**EXERCISE REQUIREMENTS**.
Starting at the first line of the data below, write out each line exactly until you reach the line containing "Tor birikmesini täzeden bellemek", and include that line too.

**DATA**.
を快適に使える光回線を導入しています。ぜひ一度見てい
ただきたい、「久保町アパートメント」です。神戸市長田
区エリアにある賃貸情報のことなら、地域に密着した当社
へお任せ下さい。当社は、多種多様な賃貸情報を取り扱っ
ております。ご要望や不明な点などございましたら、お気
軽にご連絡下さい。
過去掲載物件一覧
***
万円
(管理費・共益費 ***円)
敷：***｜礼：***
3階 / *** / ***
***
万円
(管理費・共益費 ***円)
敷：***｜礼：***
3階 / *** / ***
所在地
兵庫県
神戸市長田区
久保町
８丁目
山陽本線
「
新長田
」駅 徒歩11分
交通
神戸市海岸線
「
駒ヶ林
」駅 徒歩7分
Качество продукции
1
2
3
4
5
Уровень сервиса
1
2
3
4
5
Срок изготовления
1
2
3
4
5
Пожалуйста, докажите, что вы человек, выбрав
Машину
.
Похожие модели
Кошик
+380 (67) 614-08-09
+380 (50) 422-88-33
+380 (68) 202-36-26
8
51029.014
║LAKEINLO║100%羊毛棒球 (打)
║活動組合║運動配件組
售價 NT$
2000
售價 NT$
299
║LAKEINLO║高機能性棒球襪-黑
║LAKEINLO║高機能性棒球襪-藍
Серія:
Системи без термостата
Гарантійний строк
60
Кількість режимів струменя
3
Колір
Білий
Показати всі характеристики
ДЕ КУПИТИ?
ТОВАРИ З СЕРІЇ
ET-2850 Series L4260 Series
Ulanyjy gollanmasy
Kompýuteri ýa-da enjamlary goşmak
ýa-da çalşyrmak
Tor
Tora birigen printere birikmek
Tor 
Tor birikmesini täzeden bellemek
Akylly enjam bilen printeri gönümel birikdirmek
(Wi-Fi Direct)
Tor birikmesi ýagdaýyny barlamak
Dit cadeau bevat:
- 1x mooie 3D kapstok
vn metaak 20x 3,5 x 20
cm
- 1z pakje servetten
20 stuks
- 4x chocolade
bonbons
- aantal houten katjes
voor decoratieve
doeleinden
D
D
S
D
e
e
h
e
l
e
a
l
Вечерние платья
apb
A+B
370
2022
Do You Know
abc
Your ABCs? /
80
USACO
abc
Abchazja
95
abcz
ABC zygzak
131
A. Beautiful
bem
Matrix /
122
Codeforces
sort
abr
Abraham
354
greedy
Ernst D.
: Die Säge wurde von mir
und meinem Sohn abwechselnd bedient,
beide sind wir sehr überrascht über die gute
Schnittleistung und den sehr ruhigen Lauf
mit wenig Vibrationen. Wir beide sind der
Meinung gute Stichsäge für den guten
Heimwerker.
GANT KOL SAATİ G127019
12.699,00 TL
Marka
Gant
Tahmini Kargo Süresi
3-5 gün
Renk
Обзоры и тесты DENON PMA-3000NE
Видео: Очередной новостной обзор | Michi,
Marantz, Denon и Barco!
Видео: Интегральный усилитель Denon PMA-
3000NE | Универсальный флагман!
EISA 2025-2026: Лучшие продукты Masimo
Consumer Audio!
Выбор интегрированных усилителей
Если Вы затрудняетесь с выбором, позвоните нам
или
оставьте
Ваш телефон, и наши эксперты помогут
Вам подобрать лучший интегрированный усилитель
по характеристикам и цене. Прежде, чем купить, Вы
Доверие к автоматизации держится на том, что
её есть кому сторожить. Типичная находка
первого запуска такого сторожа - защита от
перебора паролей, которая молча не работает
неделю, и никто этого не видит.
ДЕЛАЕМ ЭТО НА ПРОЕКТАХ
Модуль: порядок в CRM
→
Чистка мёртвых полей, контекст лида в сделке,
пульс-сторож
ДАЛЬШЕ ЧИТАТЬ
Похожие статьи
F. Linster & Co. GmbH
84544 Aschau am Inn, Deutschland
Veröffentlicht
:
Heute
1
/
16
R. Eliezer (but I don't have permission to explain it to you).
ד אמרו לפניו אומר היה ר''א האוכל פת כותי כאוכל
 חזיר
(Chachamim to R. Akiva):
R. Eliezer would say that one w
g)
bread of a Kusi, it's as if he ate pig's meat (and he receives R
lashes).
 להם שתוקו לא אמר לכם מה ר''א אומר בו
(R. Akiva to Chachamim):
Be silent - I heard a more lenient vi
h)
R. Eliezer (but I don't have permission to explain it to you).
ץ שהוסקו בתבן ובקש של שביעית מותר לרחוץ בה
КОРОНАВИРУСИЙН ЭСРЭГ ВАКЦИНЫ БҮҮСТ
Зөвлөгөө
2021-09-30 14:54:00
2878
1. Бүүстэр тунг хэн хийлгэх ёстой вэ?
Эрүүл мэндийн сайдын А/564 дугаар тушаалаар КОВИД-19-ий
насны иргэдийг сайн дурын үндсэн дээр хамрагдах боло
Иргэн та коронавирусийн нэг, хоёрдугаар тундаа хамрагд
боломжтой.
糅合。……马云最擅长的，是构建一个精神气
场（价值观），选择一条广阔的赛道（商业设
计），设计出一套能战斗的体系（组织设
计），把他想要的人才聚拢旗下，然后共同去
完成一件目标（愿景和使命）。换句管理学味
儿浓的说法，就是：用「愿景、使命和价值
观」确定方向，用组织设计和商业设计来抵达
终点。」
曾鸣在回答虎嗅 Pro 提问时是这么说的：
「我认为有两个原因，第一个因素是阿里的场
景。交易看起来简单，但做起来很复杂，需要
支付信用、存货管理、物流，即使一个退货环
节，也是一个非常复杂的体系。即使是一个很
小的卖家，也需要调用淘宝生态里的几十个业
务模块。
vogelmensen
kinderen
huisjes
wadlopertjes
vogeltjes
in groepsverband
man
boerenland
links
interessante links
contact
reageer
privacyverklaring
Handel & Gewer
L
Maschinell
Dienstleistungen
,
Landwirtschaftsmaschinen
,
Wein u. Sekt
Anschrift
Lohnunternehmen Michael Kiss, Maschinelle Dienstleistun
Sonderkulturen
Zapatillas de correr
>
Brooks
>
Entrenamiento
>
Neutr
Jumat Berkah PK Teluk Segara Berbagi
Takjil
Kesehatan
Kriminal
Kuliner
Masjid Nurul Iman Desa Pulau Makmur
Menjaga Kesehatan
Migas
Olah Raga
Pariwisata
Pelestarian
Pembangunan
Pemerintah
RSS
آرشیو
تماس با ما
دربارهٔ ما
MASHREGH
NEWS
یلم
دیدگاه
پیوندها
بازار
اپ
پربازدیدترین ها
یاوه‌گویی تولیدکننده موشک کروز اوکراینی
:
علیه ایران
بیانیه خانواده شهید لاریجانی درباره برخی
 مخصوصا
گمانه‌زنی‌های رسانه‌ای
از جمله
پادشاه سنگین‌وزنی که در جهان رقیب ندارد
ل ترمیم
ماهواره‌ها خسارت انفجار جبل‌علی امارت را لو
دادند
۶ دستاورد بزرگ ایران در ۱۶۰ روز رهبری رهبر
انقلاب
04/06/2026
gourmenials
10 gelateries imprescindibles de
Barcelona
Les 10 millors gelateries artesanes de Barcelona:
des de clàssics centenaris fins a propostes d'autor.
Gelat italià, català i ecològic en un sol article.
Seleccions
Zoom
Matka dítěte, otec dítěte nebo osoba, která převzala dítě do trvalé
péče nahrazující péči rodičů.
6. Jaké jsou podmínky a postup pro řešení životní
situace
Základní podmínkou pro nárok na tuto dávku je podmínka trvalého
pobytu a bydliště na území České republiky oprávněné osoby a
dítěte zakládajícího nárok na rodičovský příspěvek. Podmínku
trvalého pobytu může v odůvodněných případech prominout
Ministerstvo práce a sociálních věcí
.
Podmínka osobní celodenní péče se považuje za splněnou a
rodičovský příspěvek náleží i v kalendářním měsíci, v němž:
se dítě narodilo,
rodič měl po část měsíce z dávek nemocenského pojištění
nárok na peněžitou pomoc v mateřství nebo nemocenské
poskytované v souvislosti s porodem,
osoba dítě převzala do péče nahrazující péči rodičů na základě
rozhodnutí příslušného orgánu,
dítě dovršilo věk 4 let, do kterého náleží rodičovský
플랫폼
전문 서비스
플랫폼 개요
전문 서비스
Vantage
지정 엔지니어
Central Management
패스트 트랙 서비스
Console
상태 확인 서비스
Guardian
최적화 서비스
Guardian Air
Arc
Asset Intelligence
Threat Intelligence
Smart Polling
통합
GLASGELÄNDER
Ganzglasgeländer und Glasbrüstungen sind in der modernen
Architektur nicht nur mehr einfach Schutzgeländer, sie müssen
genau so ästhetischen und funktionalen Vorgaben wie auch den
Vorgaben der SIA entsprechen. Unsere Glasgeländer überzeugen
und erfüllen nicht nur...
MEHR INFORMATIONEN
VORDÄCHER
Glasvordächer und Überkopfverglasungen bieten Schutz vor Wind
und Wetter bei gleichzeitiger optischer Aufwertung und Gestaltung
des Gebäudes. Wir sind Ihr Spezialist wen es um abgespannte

**EXPECTED OUTPUT**.
を快適に使える光回線を導入しています。ぜひ一度見てい
ただきたい、「久保町アパートメント」です。神戸市長田
区エリアにある賃貸情報のことなら、地域に密着した当社
へお任せ下さい。当社は、多種多様な賃貸情報を取り扱っ
ております。ご要望や不明な点などございましたら、お気
軽にご連絡下さい。
過去掲載物件一覧
***
万円
(管理費・共益費 ***円)
敷：***｜礼：***
3階 / *** / ***
***
万円
(管理費・共益費 ***円)
敷：***｜礼：***
3階 / *** / ***
所在地
兵庫県
神戸市長田区
久保町
８丁目
山陽本線
「
新長田
」駅 徒歩11分
交通
神戸市海岸線
「
駒ヶ林
」駅 徒歩7分
Качество продукции
1
2
3
4
5
Уровень сервиса
1
2
3
4
5
Срок изготовления
1
2
3
4
5
Пожалуйста, докажите, что вы человек, выбрав
Машину
.
Похожие модели
Кошик
+380 (67) 614-08-09
+380 (50) 422-88-33
+380 (68) 202-36-26
8
51029.014
║LAKEINLO║100%羊毛棒球 (打)
║活動組合║運動配件組
售價 NT$
2000
售價 NT$
299
║LAKEINLO║高機能性棒球襪-黑
║LAKEINLO║高機能性棒球襪-藍
Серія:
Системи без термостата
Гарантійний строк
60
Кількість режимів струменя
3
Колір
Білий
Показати всі характеристики
ДЕ КУПИТИ?
ТОВАРИ З СЕРІЇ
ET-2850 Series L4260 Series
Ulanyjy gollanmasy
Kompýuteri ýa-da enjamlary goşmak
ýa-da çalşyrmak
Tor
Tora birigen printere birikmek
Tor 
Tor birikmesini täzeden bellemek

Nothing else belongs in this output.